By Subir Bhaumik
BBC News, Calcutta
Buoyed by rising tourist traffic after a post-tsunami lull, the administration in India's Andaman archipelago has decided to develop 50 new sites for tourists.
Only 36 of the 545 islands are currently open to tourists
"We want to develop an infrastructure which will attract eco-tourists and Bollywood film-makers," Tourism Secretary Dharam Pal told the BBC.
India's burgeoning film industry currently prefers to shoot in locations like Malaysia and the Maldives.
But environmentalists have raised concerns about the impact of an expansion in traffic to the islands.
"We want tourism to grow in the islands but the administration has to take care of the ecology and the indigenous populations," said Samir Acharya of the Society for Andaman and Nicobar Ecology (SANE).
He said the new sites selected should not be in islands where water was scarce and where there was a threat to marine life and indigenous populations.

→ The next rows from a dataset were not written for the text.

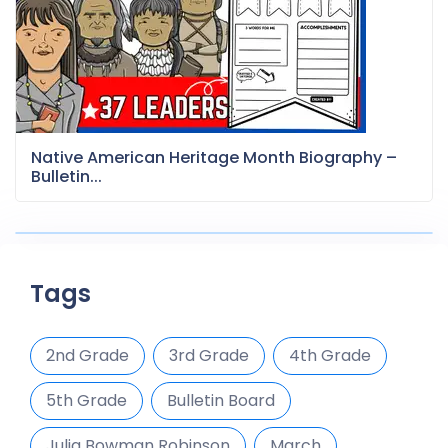
Native American Heritage Month Biography –
Bulletin...
Tags
2nd Grade
3rd Grade
4th Grade
5th Grade
Bulletin Board
Julia Bowman Robinson
March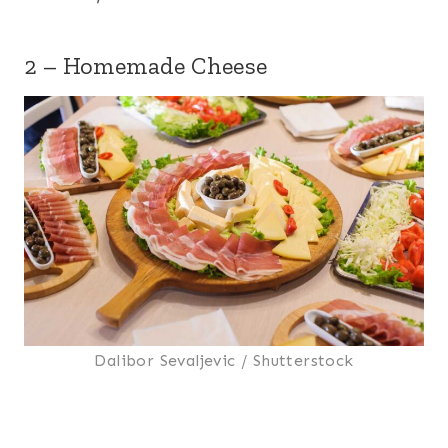
2 – Homemade Cheese
Dalibor Sevaljevic / Shutterstock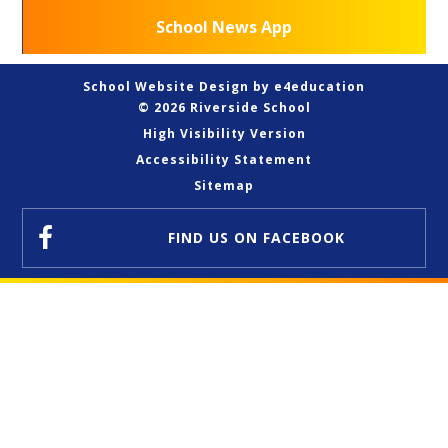
School News App
School Website Design by
e4education
© 2026 Riverside School
High Visibility Version
Accessibility Statement
Sitemap
FIND US
ON FACEBOOK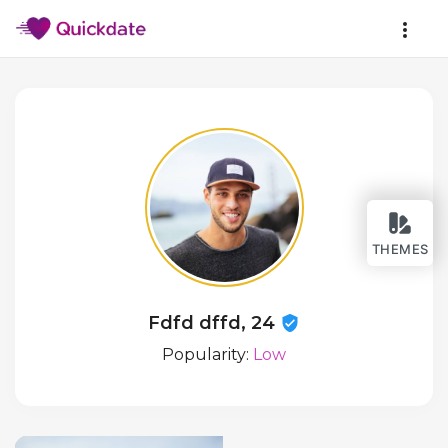
THEMES
Fdfd dffd, 24
Popularity:
Low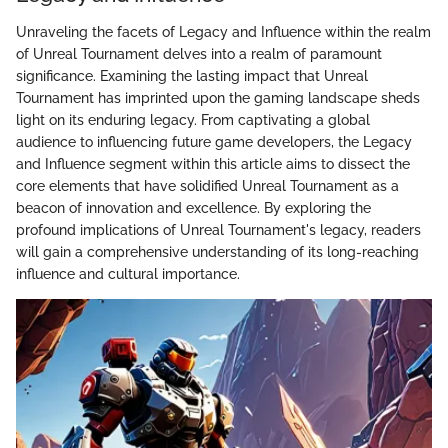
Unraveling the facets of Legacy and Influence within the realm
of Unreal Tournament delves into a realm of paramount
significance. Examining the lasting impact that Unreal
Tournament has imprinted upon the gaming landscape sheds
light on its enduring legacy. From captivating a global
audience to influencing future game developers, the Legacy
and Influence segment within this article aims to dissect the
core elements that have solidified Unreal Tournament as a
beacon of innovation and excellence. By exploring the
profound implications of Unreal Tournament's legacy, readers
will gain a comprehensive understanding of its long-reaching
influence and cultural importance.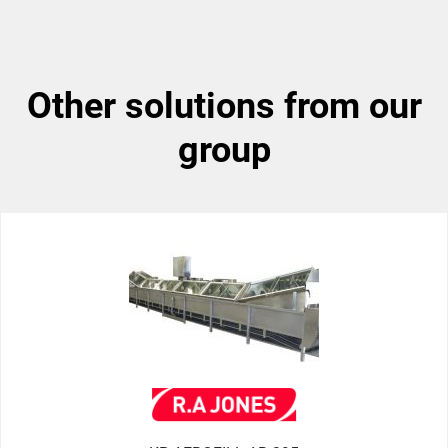
other solutions from our
group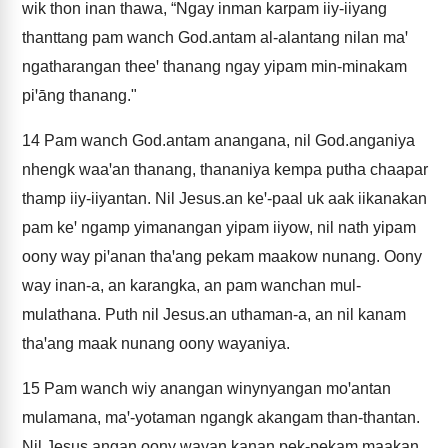
wik thon inan thawa, “Ngay inman karpam iiy-iiyang
thanttang pam wanch God.antam al-alantang nilan maꞌ
ngatharangan theeꞌ thanang ngay yipam min-minakam
piꞌāng thanang."
14
Pam wanch God.antam anangana, nil God.anganiya
nhengk waaꞌan thanang, thananiya kempa putha chaapar
thamp iiy-iiyantan. Nil Jesus.an keꞌ-paal uk aak iikanakan
pam keꞌ ngamp yimanangan yipam iiyow, nil nath yipam
oony way piꞌanan thaꞌang pekam maakow nunang. Oony
way inan-a, an karangka, an pam wanchan mul-
mulathana. Puth nil Jesus.an uthaman-a, an nil kanam
thaꞌang maak nunang oony wayaniya.
15
Pam wanch wiy anangan winynyangan moꞌantan
mulamana, maꞌ-yotaman ngangk akangam than-thantan.
Nil Jesus.angan oony wayan kanan pek-pekam maakan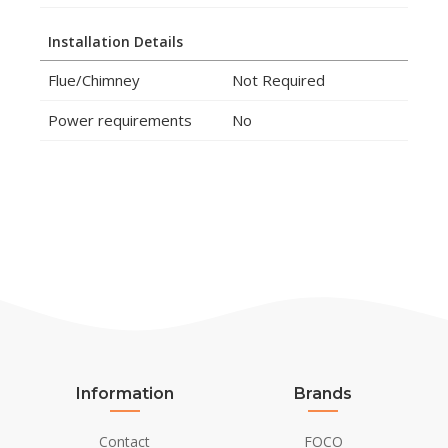
Installation Details
Flue/Chimney
Not Required
Power requirements
No
Information
Brands
Contact
FOCO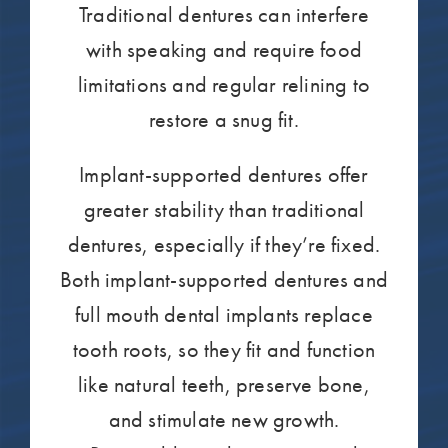
Traditional dentures can interfere
with speaking and require food
limitations and regular relining to
restore a snug fit.
Implant-supported dentures offer
greater stability than traditional
dentures, especially if they’re fixed.
Both implant-supported dentures and
full mouth dental implants replace
tooth roots, so they fit and function
like natural teeth, preserve bone,
and stimulate new growth.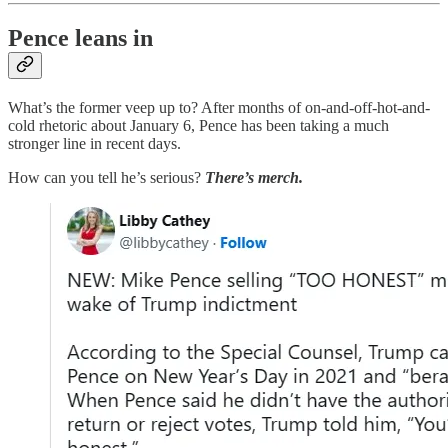
Pence leans in
What’s the former veep up to? After months of on-and-off-hot-and-
cold rhetoric about January 6, Pence has been taking a much
stronger line in recent days.
How can you tell he’s serious?
There’s merch.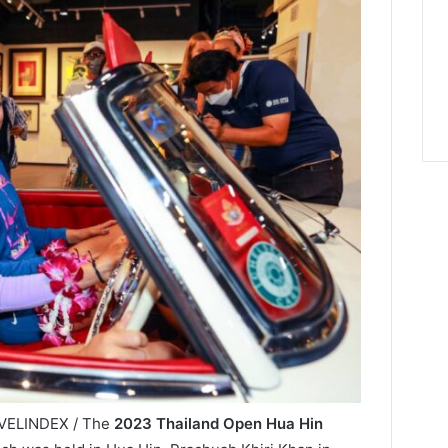
RAVELINDEX / The
2023 Thailand Open Hua Hin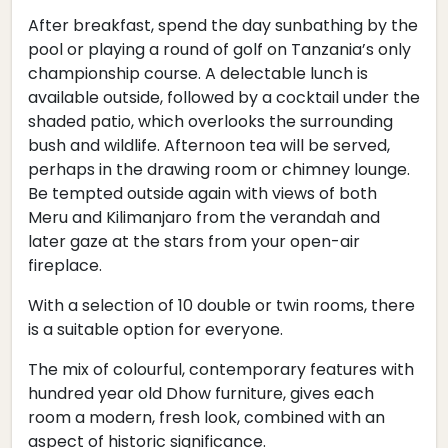
After breakfast, spend the day sunbathing by the
pool or playing a round of golf on Tanzania’s only
championship course. A delectable lunch is
available outside, followed by a cocktail under the
shaded patio, which overlooks the surrounding
bush and wildlife. Afternoon tea will be served,
perhaps in the drawing room or chimney lounge.
Be tempted outside again with views of both
Meru and Kilimanjaro from the verandah and
later gaze at the stars from your open-air
fireplace.
With a selection of 10 double or twin rooms, there
is a suitable option for everyone.
The mix of colourful, contemporary features with
hundred year old Dhow furniture, gives each
room a modern, fresh look, combined with an
aspect of historic significance.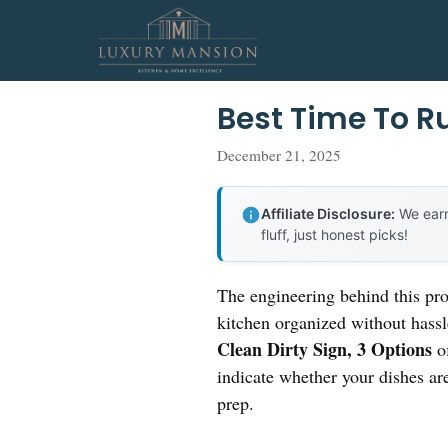
Skip
to
content
Best Time To R
December 21, 2025
Affiliate Disclosure:
We earn
fluff, just honest picks!
The engineering behind this pro
kitchen organized without hassl
Clean Dirty Sign, 3 Options
of
indicate whether your dishes ar
prep.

The Andamans are home to isolated tribes such as the Onges, Jarawas and Sentinelese.
'No new islands'
Only 36 of the 545 islands in the archipelago are currently open for human settlement and tourism, and the decision will not mean opening new islands, tourism department spokesman Rana Mathew said.

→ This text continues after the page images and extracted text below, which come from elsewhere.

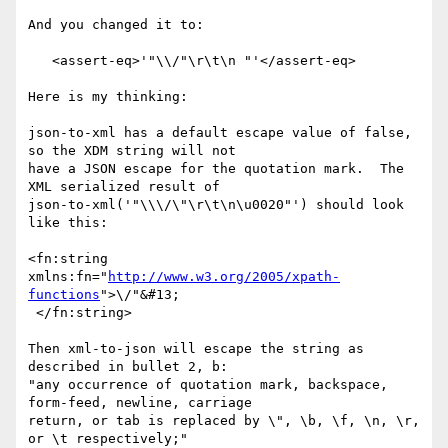
And you changed it to:

   <assert-eq>'"\\/"\r\t\n "'</assert-eq>

Here is my thinking:

json-to-xml has a default escape value of false, 
so the XDM string will not

have a JSON escape for the quotation mark.  The 
XML serialized result of

json-to-xml('"\\\/\"\r\t\n\u0020"') should look 
like this:

<fn:string 
xmlns:fn="
http://www.w3.org/2005/xpath-
functions
">\/"&#13;   

 </fn:string>

Then xml-to-json will escape the string as 
described in bullet 2, b:

"any occurrence of quotation mark, backspace, 
form-feed, newline, carriage

return, or tab is replaced by \", \b, \f, \n, \r, 
or \t respectively;"
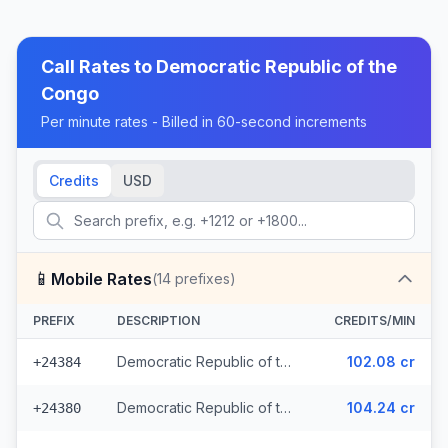
Call Rates to
Democratic Republic of the
Congo
Per minute rates - Billed in 60-second increments
Credits
USD
📱
Mobile Rates
(
14
prefixes)
PREFIX
DESCRIPTION
CREDITS/MIN
Democratic Republic of the Congo - Mobile CCT (3 prefixes)
102.08 cr
+24384
Democratic Republic of the Congo - Mobile MTN
104.24 cr
+24380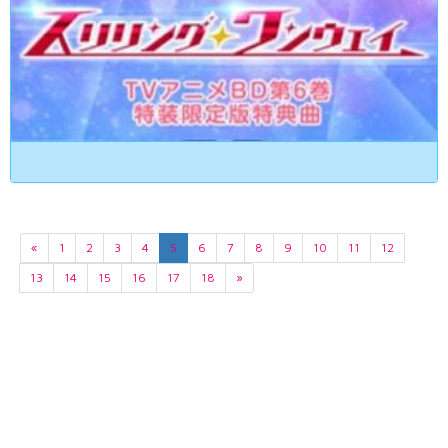
«
1
2
3
4
5
6
7
8
9
10
11
12
13
14
15
16
17
18
»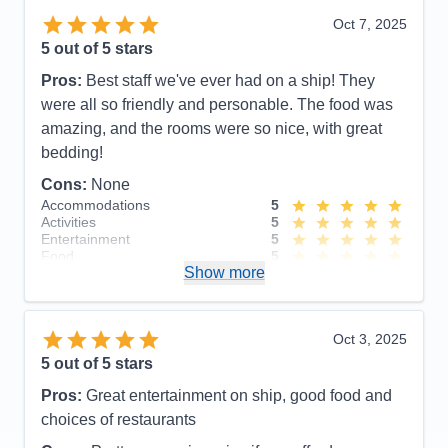
Oct 7, 2025
5
out of 5 stars
Pros:
Best staff we've ever had on a ship! They
were all so friendly and personable. The food was
amazing, and the rooms were so nice, with great
bedding!
Cons:
None
Accommodations
5
Activities
5
Entertainment
5
Food
5
Show more
Staff
5
Itinerary
5
Value
0
Overall
5
Oct 3, 2025
Recommend
Yes
5
out of 5 stars
Pros:
Great entertainment on ship, good food and
choices of restaurants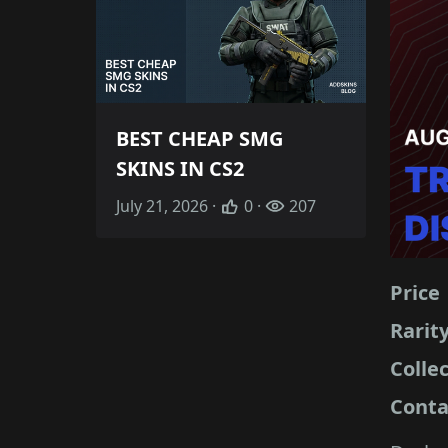
BEST CHEAP SMG
SKINS IN CS2
July 21, 2026 ·
0 ·
207
Price
Rarit
Colle
Conta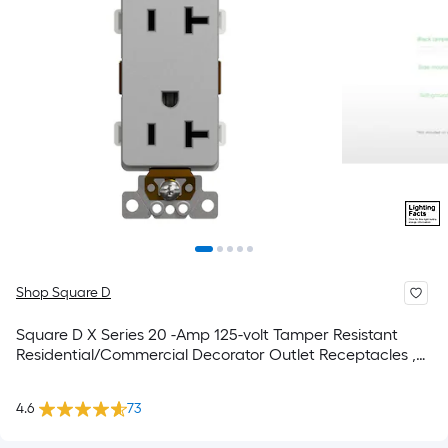
Shop Square D
Square D X Series 20 -Amp 125-volt Tamper Resistant
Residential/Commercial Decorator Outlet Receptacles ,
Matte Gray
4.6
73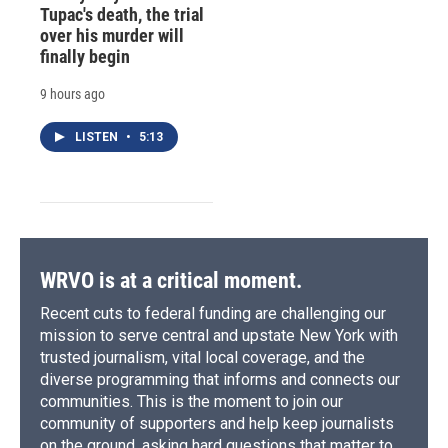
Tupac's death, the trial
over his murder will
finally begin
9 hours ago
LISTEN
•
5:13
WRVO is at a critical moment.
Recent cuts to federal funding are challenging our
mission to serve central and upstate New York with
trusted journalism, vital local coverage, and the
diverse programming that informs and connects our
communities. This is the moment to join our
community of supporters and help keep journalists
on the ground, asking hard questions that matter to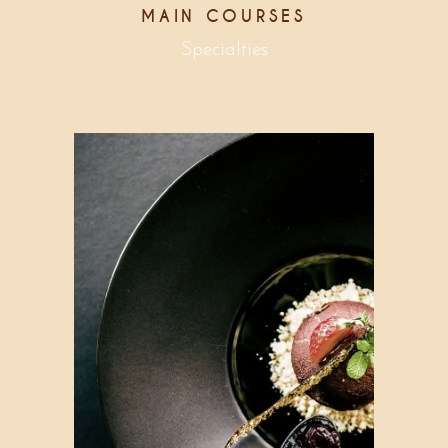
MAIN COURSES
Specialties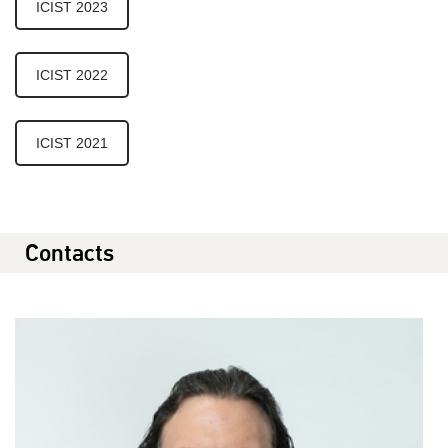
ICIST 2023
ICIST 2022
ICIST 2021
Contacts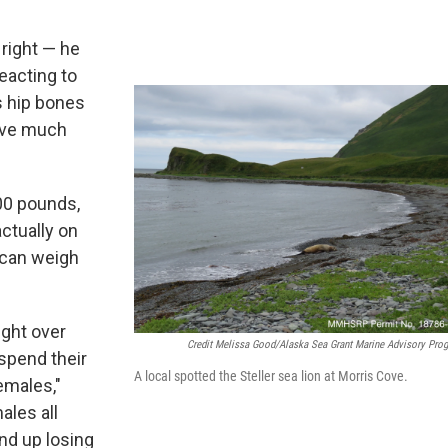
 right — he
reacting to
s hip bones
have much
00 pounds,
actually on
 can weigh
eight over
Credit Melissa Good/Alaska Sea Grant Marine Advisory Pro
spend their
A local spotted the Steller sea lion at Morris Cove.
emales,"
ales all
nd up losing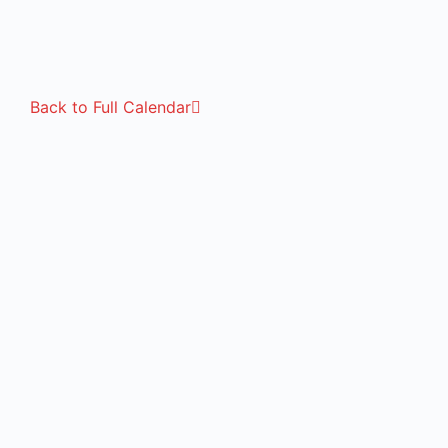
Back to Full Calendar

Mr Pal stressed: "These sites have been selected so that environmentally-sensitive hotels and beach resorts can be set up under our tourism plan."
He said the virgin sites would be leased through auctions to private investors, once the federal government approved them.

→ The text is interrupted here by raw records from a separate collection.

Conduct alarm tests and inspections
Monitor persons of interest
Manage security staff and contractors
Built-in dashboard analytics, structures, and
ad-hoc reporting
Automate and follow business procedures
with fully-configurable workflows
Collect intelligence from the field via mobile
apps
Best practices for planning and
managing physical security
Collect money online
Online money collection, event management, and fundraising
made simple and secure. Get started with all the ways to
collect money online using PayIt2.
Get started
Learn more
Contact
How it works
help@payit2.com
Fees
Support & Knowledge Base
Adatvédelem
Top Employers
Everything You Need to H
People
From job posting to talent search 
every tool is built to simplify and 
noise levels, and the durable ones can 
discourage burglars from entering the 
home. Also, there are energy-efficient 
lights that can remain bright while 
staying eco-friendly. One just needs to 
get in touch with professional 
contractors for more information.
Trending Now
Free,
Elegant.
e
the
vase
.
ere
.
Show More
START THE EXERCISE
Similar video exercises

"In the first phase, tenders will be invited for a few of these sites.
"Then depending on the response, the other sites will be opened to domestic and perhaps even overseas bidders," he said.
Tourism has revived in the Andaman islands this year after dropping sharply in the months after the tsunami of December 2004.
"We have got nearly 50,000 tourists in the first seven months of this year. What has encouraged us most is the rising number of foreign tourists," said Mr Pal.
He said very few tourists used to come to the Andamans during the monsoon, which is heavy in the archipelago - but in August this year, 1,500 foreign tourists came to the Andamans to experience the monsoon.
In the early 1990s, about 10,000 to 12,000 tourists visited the Andamans each year.
By 2000, tourist traffic had crossed the 100,000 mark.
But in the first few months after the tsunami, the average fell to about 500.
Then the Indian government started encouraging its employees to travel to the islands on holiday, and even offered them extra leave to visit the islands.
As the tourist traffic rose, India's domestic airlines cut fares by almost a half.
"The Calcutta-Port Blair (capital of Andaman and Nicobar Islands) ticket that cost you 10,000 rupees ($219) one way is now costing you less than 3500 rupees ($77)," said Partha Chakrabarty of Indian Airlines.
After the tsunami devastation that killed 3,000 people on the islands and left another 5,500 missing, barely 20,000 tourists visited in 2005 - nearly all of them Indians.
"That has changed for the better and given us the impetus to expand the tourism options on the islands," Mr Pal said.